#### DATA FOR THIS TASK
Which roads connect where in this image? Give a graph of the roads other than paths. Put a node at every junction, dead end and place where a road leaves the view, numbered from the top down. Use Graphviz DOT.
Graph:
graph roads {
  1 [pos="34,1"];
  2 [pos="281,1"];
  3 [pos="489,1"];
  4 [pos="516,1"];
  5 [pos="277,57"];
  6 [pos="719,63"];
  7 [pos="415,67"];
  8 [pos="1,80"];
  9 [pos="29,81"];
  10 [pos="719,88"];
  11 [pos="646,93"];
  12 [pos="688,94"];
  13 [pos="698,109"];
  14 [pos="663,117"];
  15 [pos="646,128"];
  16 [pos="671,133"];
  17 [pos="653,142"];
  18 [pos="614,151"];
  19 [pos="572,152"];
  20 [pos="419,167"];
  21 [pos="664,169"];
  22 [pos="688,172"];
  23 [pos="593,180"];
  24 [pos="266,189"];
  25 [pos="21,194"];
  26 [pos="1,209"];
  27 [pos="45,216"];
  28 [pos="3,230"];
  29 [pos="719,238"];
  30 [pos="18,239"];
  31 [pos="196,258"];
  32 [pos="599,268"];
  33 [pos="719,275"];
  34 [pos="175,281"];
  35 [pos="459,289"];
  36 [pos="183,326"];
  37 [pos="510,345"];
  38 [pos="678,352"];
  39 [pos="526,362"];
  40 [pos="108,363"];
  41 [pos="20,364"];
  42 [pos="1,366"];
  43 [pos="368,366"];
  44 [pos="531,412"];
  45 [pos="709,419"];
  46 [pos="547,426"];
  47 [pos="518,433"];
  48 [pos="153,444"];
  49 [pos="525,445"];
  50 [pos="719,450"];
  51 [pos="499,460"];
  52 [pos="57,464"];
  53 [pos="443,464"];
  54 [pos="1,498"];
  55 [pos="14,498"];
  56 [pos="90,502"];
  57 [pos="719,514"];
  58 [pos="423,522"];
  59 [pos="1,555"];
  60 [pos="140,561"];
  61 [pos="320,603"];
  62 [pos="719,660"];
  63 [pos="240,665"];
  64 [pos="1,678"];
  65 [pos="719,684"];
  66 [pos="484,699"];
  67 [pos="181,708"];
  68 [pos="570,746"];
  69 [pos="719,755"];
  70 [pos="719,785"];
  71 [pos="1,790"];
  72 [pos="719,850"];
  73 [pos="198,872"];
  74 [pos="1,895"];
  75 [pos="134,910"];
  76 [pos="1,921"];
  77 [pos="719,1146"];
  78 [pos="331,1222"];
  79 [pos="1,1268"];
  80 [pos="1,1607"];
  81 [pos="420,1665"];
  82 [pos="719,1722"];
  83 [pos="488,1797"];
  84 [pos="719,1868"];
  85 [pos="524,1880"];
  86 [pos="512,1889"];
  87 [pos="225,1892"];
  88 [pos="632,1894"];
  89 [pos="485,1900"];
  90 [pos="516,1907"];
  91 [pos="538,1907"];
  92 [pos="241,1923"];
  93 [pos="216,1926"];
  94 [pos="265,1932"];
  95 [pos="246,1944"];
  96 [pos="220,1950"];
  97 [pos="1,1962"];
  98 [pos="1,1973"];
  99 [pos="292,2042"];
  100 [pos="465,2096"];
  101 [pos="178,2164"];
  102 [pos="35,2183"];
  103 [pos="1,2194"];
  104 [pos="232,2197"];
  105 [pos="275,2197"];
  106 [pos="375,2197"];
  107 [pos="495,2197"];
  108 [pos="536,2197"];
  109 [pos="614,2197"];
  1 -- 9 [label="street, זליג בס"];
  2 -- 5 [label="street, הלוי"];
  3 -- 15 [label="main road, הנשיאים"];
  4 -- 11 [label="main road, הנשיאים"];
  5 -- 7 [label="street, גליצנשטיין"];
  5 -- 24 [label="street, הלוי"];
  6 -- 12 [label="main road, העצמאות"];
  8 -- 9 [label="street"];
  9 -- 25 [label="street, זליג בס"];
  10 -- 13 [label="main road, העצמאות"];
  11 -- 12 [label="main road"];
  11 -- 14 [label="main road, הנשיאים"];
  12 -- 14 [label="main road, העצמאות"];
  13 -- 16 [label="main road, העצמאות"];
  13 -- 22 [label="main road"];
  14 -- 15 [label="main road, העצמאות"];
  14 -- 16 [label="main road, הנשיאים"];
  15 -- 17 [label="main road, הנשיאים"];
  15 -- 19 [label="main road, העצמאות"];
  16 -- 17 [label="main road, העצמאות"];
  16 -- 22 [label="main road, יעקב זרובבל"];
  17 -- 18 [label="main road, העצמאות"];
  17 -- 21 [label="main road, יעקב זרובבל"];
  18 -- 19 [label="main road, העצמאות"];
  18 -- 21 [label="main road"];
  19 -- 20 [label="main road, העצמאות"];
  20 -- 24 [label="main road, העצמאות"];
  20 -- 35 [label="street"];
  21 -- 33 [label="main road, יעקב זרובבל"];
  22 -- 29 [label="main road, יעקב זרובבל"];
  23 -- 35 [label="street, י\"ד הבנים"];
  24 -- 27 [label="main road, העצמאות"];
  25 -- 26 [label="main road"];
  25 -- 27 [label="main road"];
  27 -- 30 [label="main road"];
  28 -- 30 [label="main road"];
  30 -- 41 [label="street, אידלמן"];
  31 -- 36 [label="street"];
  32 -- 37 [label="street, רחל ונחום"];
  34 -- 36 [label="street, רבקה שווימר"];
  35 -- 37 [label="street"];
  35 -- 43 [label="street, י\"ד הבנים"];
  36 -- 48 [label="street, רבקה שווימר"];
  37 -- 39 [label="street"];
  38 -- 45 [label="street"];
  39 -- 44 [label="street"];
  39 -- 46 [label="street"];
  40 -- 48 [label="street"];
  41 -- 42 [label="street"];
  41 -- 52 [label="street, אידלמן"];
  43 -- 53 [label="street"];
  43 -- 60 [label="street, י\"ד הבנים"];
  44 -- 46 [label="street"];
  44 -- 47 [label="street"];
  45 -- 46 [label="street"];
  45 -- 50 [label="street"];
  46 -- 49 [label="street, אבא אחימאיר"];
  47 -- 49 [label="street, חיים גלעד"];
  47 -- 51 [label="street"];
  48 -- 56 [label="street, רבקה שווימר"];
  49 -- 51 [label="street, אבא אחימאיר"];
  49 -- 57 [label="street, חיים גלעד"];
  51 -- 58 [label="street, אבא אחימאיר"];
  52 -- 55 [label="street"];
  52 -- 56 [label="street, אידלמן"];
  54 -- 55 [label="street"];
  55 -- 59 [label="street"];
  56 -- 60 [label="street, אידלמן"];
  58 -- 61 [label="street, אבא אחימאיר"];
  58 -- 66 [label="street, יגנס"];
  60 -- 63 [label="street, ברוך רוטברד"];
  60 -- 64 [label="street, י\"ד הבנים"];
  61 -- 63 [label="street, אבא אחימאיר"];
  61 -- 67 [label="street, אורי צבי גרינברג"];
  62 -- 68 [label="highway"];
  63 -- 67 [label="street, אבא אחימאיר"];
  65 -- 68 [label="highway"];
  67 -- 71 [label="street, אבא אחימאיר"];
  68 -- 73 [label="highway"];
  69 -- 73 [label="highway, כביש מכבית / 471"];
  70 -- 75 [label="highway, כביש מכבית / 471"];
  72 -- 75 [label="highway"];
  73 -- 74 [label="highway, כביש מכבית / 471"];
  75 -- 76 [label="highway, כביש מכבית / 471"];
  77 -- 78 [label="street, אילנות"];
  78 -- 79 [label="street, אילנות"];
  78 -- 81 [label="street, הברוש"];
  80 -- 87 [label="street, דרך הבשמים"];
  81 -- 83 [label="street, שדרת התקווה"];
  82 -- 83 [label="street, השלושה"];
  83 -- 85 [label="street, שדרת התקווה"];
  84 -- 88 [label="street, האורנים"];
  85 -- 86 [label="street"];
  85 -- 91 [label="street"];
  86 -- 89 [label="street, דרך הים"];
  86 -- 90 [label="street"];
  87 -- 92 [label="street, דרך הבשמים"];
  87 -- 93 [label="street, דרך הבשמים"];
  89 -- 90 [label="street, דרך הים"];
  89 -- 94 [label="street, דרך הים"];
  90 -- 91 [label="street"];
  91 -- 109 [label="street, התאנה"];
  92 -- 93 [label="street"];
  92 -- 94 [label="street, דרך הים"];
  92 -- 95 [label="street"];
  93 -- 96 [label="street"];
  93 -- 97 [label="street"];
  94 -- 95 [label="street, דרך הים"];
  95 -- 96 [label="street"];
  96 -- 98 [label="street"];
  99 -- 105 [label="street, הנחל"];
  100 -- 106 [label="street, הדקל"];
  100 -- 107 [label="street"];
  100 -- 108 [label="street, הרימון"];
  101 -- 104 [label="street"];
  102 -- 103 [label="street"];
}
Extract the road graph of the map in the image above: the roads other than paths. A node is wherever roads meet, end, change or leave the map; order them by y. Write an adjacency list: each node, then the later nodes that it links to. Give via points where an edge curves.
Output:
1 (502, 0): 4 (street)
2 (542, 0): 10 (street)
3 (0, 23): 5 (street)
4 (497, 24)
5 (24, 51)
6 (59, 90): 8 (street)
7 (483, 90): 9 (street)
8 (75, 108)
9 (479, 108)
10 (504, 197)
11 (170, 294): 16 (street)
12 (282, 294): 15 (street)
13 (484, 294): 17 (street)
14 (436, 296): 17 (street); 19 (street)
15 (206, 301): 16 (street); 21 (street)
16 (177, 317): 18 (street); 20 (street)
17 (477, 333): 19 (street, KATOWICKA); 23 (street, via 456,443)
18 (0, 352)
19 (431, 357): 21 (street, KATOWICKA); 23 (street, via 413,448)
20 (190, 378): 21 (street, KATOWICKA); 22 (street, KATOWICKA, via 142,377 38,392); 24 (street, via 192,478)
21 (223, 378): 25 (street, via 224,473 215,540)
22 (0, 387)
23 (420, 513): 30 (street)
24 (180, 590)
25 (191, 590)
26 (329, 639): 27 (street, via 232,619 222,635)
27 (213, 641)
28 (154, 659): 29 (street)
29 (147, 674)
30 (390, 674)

#### BRIEF
Before answering, check every line of the records for the string "זרובבל", then state how many lines have it, with the number only.

#### TASK ANSWER
4